--- Start Given passage ---

They arrived in Guam in July of 1945 and in August 1945 all were killed while flying a POW reliief mission. The plane hit the mountain in bad weather while attempting to land.

There were two Navy Reserve passengers on the flight Commander B.N. Olson and Lt. L.Q. Smith.



Sweb said:


> Definitely a 4-blade hub and the cylinder heads are intact evidenced by the intake and exhaust stack ports. They're part of the head. The 24 had a single wheel main gear. That bogey has 2. When you get a round engine on the ground it gives the appearance of being small.
> 
> R3350 Specs:
> 
> ...


The #4 engine on the plane had gone out and was feathered at the time of the crash. And there was a fire and the plane was under power when it crashed. Actually they had no idea they were about to crash, it was a sudden and unexpected impact. So you may be looking at #4 itself. If any of you get back to the site. I'd love to have just a small piece of the plane, a nut or bolt to give my brother. I'd pay any shipping charges needed. contact me at: [email protected]


----------



## katsongs (Jun 14, 2010)

--- End Given passage ---

== Exercise prompt ==
Reproduce the forum excerpt about the plane crash on Guam word for word, from start to finish.

--- Start Data excerpt ---

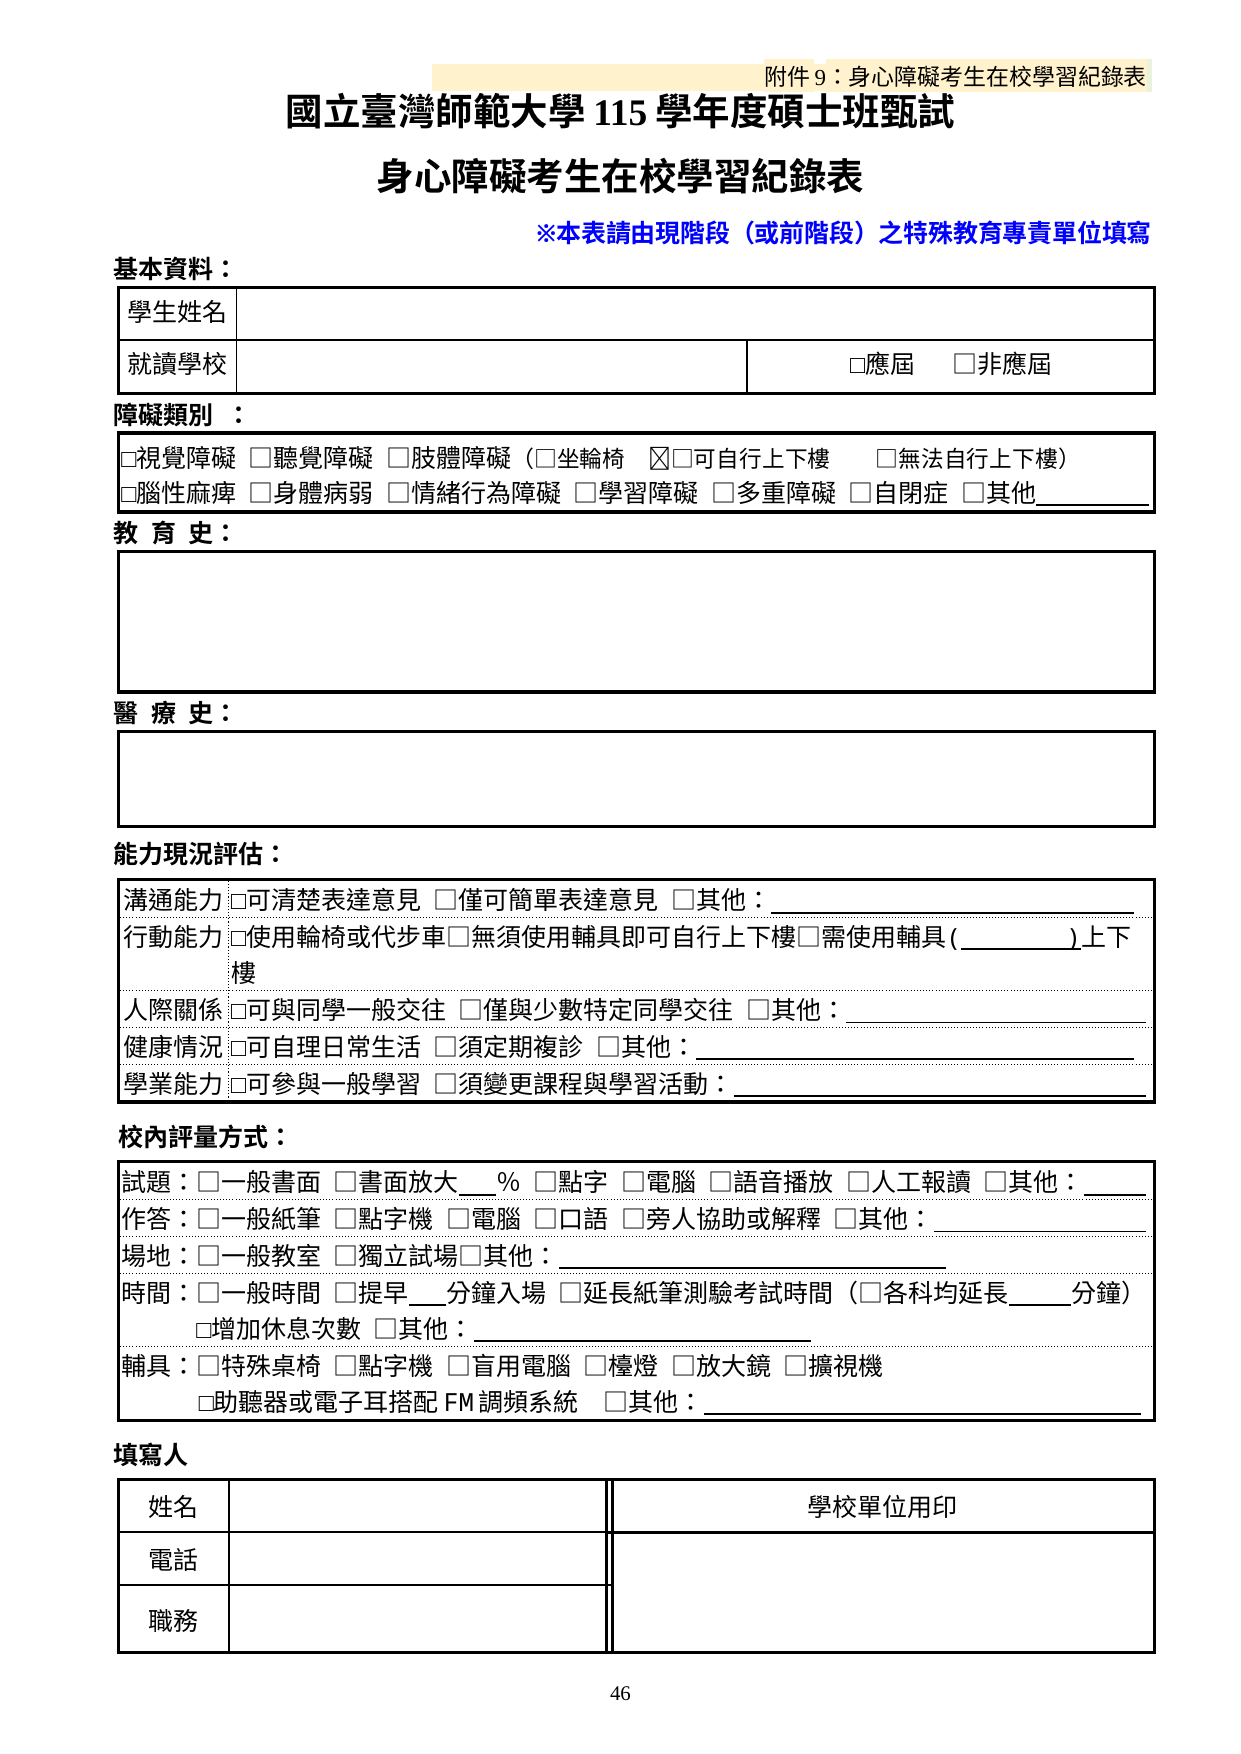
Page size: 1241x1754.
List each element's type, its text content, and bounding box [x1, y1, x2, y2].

--- End Data excerpt ---

== Complete response ==
They arrived in Guam in July of 1945 and in August 1945 all were killed while flying a POW reliief mission. The plane hit the mountain in bad weather while attempting to land.

There were two Navy Reserve passengers on the flight Commander B.N. Olson and Lt. L.Q. Smith.



Sweb said:


> Definitely a 4-blade hub and the cylinder heads are intact evidenced by the intake and exhaust stack ports. They're part of the head. The 24 had a single wheel main gear. That bogey has 2. When you get a round engine on the ground it gives the appearance of being small.
> 
> R3350 Specs:
> 
> ...


The #4 engine on the plane had gone out and was feathered at the time of the crash. And there was a fire and the plane was under power when it crashed. Actually they had no idea they were about to crash, it was a sudden and unexpected impact. So you may be looking at #4 itself. If any of you get back to the site. I'd love to have just a small piece of the plane, a nut or bolt to give my brother. I'd pay any shipping charges needed. contact me at: [email protected]


----------



## katsongs (Jun 14, 2010)